Directions for this task - Please show all lines of the records that include "knee".

Provided entries -
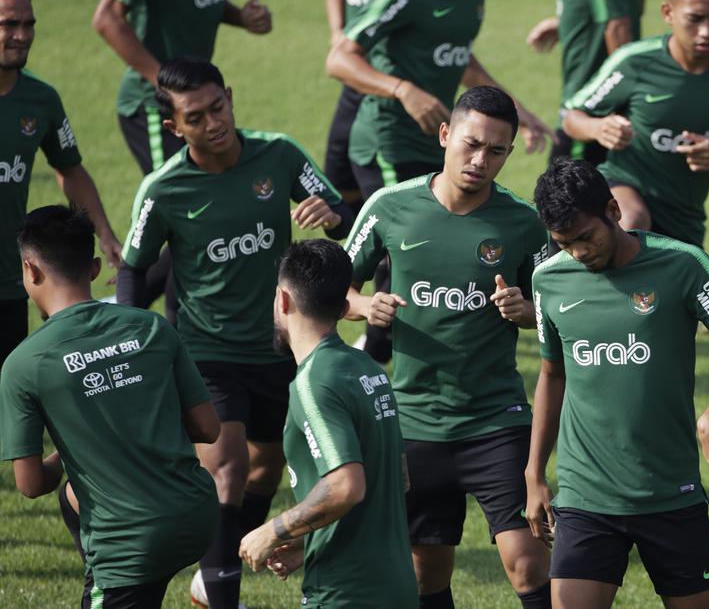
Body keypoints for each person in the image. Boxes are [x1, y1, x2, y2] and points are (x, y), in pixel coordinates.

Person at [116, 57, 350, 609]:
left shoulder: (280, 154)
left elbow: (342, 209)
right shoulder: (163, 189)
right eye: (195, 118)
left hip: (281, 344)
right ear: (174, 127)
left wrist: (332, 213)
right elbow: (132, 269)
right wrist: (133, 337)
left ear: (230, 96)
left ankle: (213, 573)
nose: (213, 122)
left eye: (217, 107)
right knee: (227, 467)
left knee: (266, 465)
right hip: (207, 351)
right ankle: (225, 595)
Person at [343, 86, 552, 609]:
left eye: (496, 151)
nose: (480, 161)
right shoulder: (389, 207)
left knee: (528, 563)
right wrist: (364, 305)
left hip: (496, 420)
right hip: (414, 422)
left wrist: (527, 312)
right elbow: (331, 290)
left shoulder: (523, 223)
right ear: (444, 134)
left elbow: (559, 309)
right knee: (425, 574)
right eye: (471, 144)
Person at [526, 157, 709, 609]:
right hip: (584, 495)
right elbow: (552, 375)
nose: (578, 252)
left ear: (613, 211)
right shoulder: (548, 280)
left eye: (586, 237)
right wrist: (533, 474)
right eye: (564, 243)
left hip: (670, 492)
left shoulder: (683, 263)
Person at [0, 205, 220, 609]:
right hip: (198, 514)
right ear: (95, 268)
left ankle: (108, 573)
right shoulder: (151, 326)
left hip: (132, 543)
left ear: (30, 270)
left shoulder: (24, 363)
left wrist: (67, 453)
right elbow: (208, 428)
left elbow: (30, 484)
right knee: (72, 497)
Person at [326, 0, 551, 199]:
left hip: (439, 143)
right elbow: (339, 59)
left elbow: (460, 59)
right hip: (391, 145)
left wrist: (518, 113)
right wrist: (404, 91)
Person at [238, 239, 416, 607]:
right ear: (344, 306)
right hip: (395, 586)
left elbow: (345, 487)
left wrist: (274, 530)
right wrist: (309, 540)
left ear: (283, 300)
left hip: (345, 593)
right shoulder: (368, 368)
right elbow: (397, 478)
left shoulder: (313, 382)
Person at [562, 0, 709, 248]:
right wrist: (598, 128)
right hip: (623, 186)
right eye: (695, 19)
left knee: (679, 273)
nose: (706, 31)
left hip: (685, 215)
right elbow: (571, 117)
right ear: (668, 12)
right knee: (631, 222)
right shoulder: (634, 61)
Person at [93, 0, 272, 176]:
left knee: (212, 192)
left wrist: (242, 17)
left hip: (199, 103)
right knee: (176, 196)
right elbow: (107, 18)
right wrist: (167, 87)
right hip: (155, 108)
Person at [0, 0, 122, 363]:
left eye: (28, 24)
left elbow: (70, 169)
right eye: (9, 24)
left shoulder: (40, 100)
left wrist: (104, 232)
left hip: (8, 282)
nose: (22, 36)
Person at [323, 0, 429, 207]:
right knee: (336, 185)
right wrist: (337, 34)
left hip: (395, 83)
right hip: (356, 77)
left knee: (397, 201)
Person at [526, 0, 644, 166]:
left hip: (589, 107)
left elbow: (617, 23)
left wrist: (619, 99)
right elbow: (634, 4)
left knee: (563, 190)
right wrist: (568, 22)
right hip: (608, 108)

Response area -
right knee: (227, 467)
left knee: (266, 465)
left knee: (528, 563)
right knee: (425, 574)
right knee: (72, 497)
left knee: (679, 273)
right knee: (631, 222)
left knee: (212, 192)
right knee: (176, 196)
right knee: (336, 185)
left knee: (397, 201)
left knee: (563, 190)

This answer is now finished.